When ERC-8004 (identity) and x402 (payment) are combined, AI Agents can verify counterparties and execute transactions without relying on centralized platforms.

Example: Ekko instructs his Agent A to purchase a used laptop with a maximum budget of $800. Seller’s Agent B communicates directly.

  • Mutual verification: Using ERC-8004 NFTs, verify identity and reputation scores (e.g., reputation 72, balance confirmed).
  • Escrow smart contract: Transfer $800 from wallet into escrow, locking funds until delivery is confirmed.
  • Settlement and reputation update: After transaction completion, x402 automatically settles, and both parties’ reputation records are updated and written into their respective ERC-8004 NFTs.

No intermediaries are involved. The two AI Agents conduct the transaction directly via blockchain-based verification and settlement, exemplifying a crypto-native agent-to-agent (A2A) business model.
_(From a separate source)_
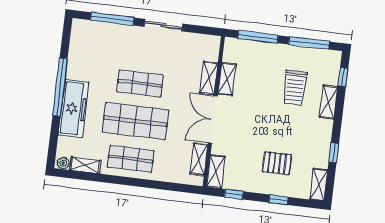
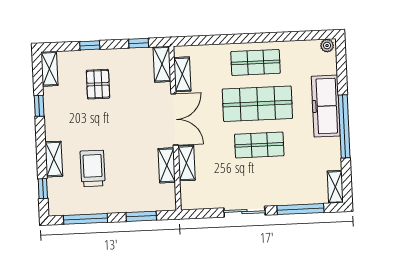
window: (258, 37) -> (141, 216), width x0.69
pallet: (277, 163) -> (98, 84), turned 90
shelving: (85, 165) -> (335, 187), moved, turned 90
4. Big Tech vs. Cryptocurrency: Differences in AI Agent Operation

Google AP2 exemplifies a controlled model designed for verified partners. Google restricts market participation to protect consumers. Because AI Agent execution results are probabilistic rather than deterministic, if a transaction error occurs, liability may ultimately fall on the payment infrastructure provider. To reduce failure risk, Google has an incentive to shrink its ecosystem.

This restricted ecosystem enhances stability but also limits the ability of agents to operate autonomously and optimize choices across broader markets.

In contrast, ERC-8004 and x402 reflect a more open architecture. The crypto model aims for permissionless and interoperable systems.

While end-to-end execution is not yet perfect, the long-term vision is for Agents to independently manage daily consumption. Major platforms might attempt to integrate key retail channels, but open crypto standards have structural advantages in handling small-value, high-frequency programmable payments (microtransactions). For example, an Agent purchasing 1000 images at $0.01 each via a crypto-native path offers higher operational efficiency.

Of course, the absence of centralized entities also entails trade-offs: Identity verification standards must be established in a decentralized manner, and no single entity bears ultimate responsibility for failures.

Summary

Both big tech companies and the crypto space are pursuing the same goal: enabling autonomous AI Agent commerce. The difference lies in architecture: big tech favors closed, controlled systems, while crypto advocates open, protocol-based models.

The future is more likely to involve interoperability between these approaches rather than a zero-sum competition.